═════ Data section ═════

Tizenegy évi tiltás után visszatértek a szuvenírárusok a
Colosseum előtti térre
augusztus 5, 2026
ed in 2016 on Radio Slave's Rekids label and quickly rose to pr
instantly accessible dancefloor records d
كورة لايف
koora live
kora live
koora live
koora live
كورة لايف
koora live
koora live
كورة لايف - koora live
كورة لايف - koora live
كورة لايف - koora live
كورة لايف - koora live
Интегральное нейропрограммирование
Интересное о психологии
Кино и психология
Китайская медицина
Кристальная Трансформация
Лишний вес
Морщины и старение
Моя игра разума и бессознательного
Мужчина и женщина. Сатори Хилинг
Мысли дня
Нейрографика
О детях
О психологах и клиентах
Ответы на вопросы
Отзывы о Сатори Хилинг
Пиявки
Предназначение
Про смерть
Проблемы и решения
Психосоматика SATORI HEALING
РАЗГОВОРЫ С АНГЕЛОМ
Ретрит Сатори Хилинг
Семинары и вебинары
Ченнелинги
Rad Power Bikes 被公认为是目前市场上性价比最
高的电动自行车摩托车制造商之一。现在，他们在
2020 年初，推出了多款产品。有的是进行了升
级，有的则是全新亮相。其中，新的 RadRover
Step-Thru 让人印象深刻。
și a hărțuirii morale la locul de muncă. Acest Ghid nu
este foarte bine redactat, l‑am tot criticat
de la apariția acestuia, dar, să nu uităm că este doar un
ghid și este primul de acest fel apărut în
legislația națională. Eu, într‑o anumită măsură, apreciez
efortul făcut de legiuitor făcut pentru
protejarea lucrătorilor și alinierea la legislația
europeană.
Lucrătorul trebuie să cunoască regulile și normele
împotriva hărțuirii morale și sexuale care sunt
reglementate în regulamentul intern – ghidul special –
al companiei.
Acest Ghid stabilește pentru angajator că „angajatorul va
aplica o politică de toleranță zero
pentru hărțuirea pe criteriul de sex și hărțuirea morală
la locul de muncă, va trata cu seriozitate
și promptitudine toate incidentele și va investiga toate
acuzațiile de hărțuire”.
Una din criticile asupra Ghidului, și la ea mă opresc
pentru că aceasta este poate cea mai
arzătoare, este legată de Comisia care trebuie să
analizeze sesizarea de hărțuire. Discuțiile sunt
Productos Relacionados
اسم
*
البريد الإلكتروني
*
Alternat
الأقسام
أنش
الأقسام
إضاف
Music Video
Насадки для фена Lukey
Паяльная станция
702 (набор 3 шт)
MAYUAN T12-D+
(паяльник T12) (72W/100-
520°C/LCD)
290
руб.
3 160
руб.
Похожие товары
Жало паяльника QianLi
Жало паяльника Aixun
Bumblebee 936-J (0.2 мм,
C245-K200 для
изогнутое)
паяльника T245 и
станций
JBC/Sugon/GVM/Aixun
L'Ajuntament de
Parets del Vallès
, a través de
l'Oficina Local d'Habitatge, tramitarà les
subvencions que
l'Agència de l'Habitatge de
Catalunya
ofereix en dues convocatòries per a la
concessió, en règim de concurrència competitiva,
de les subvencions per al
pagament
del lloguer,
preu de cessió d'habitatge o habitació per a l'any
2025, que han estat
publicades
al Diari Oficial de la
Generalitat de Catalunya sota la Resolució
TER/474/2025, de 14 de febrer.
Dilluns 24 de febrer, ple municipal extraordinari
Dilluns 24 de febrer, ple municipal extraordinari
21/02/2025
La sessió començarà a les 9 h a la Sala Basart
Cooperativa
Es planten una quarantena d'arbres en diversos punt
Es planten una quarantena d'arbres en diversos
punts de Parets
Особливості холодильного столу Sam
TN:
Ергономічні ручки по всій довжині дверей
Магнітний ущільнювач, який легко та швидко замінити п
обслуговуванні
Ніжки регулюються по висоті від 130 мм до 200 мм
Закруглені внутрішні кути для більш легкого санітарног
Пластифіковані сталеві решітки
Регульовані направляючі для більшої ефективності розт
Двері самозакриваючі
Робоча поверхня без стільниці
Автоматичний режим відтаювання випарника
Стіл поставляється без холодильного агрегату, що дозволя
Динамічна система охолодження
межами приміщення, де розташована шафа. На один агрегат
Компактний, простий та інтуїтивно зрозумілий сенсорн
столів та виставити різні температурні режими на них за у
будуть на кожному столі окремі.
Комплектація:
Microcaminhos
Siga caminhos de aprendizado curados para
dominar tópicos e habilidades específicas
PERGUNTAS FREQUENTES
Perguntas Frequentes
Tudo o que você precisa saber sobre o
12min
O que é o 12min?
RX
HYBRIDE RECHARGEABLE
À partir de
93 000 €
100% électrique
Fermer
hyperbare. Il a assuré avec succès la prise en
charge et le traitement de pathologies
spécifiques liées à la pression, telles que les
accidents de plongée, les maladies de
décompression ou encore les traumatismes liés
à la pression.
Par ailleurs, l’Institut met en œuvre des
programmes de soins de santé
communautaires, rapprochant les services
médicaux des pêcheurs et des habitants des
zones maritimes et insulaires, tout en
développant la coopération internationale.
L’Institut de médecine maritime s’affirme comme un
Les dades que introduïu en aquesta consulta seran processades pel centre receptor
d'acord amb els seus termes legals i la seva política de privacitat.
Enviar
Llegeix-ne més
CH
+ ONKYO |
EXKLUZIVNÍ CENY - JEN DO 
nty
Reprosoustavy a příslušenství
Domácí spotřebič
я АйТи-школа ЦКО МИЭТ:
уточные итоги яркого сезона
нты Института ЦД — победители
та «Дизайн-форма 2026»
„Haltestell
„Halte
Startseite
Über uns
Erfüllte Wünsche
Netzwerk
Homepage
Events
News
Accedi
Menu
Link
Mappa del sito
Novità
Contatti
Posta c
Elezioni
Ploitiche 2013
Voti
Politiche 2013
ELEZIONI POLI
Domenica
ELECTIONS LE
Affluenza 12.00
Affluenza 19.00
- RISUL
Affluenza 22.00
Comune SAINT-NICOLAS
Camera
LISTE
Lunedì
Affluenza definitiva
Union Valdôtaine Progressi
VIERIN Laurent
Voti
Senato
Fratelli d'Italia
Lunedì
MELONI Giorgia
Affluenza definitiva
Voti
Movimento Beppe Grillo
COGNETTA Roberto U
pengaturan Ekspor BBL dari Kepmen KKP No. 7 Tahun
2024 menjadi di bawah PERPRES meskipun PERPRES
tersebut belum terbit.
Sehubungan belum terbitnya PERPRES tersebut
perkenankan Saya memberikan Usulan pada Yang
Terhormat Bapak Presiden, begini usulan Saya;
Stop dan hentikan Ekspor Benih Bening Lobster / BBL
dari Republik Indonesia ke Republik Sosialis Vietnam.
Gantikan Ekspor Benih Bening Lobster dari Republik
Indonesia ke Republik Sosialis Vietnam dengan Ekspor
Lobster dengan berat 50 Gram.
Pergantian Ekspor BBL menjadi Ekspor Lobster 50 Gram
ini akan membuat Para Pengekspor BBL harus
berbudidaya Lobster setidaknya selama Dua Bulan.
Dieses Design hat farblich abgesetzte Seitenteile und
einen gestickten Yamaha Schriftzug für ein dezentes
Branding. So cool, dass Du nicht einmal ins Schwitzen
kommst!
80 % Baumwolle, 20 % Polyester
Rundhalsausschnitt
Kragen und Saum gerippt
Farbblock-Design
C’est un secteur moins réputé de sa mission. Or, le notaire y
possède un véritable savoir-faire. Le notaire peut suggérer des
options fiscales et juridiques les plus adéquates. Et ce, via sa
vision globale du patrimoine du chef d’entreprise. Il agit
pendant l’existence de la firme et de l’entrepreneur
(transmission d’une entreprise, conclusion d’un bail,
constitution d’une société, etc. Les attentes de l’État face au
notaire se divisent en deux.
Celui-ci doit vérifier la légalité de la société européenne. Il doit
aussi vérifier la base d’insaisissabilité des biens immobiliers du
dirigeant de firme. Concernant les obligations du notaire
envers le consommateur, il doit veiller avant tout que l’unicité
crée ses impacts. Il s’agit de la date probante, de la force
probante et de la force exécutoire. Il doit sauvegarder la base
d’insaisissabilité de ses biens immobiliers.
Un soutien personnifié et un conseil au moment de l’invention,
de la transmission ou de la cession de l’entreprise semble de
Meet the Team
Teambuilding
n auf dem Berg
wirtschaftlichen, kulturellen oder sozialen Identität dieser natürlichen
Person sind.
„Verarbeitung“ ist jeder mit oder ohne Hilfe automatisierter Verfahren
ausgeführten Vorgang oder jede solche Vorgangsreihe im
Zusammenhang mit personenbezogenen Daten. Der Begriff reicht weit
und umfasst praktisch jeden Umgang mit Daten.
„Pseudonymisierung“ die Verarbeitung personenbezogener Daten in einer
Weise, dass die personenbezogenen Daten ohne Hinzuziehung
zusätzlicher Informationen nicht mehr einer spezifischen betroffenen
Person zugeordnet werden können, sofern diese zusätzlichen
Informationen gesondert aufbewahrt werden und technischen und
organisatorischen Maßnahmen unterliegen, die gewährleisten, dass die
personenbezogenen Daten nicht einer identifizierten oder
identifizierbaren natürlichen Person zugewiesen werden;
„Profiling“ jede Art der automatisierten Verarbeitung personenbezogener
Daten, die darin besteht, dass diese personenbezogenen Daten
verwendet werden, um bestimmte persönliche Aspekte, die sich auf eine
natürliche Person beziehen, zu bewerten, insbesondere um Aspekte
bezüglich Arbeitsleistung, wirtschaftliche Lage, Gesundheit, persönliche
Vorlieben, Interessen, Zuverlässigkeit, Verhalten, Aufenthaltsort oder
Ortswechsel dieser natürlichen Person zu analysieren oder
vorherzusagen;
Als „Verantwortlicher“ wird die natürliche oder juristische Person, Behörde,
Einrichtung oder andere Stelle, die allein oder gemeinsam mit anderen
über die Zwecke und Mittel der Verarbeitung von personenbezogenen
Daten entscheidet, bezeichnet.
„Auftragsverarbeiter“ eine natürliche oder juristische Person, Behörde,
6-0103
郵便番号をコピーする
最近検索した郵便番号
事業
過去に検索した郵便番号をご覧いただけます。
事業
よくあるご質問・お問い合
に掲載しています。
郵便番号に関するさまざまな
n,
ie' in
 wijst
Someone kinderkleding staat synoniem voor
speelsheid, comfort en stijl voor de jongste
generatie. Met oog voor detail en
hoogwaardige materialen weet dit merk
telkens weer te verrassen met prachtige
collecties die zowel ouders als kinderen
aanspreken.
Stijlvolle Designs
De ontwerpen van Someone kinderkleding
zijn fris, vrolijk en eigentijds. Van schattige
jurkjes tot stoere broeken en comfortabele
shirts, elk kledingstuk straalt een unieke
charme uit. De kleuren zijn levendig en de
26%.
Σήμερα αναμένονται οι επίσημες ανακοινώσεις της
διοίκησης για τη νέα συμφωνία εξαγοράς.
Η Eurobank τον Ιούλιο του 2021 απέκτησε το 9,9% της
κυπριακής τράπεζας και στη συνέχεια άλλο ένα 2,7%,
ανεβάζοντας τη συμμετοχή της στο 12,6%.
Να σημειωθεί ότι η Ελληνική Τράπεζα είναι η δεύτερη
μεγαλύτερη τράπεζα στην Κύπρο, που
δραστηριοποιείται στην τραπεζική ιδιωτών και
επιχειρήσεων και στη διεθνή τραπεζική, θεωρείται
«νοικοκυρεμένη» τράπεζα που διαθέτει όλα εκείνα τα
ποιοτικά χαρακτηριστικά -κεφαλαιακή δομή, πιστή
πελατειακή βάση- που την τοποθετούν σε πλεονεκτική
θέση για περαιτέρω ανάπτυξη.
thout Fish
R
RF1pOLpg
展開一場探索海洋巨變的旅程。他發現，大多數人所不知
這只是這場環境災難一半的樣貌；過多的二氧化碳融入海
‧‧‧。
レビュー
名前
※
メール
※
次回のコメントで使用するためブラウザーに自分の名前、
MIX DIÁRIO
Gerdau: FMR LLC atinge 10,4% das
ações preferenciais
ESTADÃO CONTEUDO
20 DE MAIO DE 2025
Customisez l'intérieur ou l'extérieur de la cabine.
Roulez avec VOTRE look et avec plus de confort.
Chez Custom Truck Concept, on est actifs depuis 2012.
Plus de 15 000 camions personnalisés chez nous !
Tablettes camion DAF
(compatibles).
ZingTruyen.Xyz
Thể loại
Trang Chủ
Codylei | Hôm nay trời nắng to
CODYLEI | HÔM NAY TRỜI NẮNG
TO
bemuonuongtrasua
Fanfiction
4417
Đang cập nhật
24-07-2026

═════

— Exercise —
Gather up, from the records above, each line where the word "legislația" appears.

— The completed task —
legislația națională. Eu, într‑o anumită măsură, apreciez
protejarea lucrătorilor și alinierea la legislația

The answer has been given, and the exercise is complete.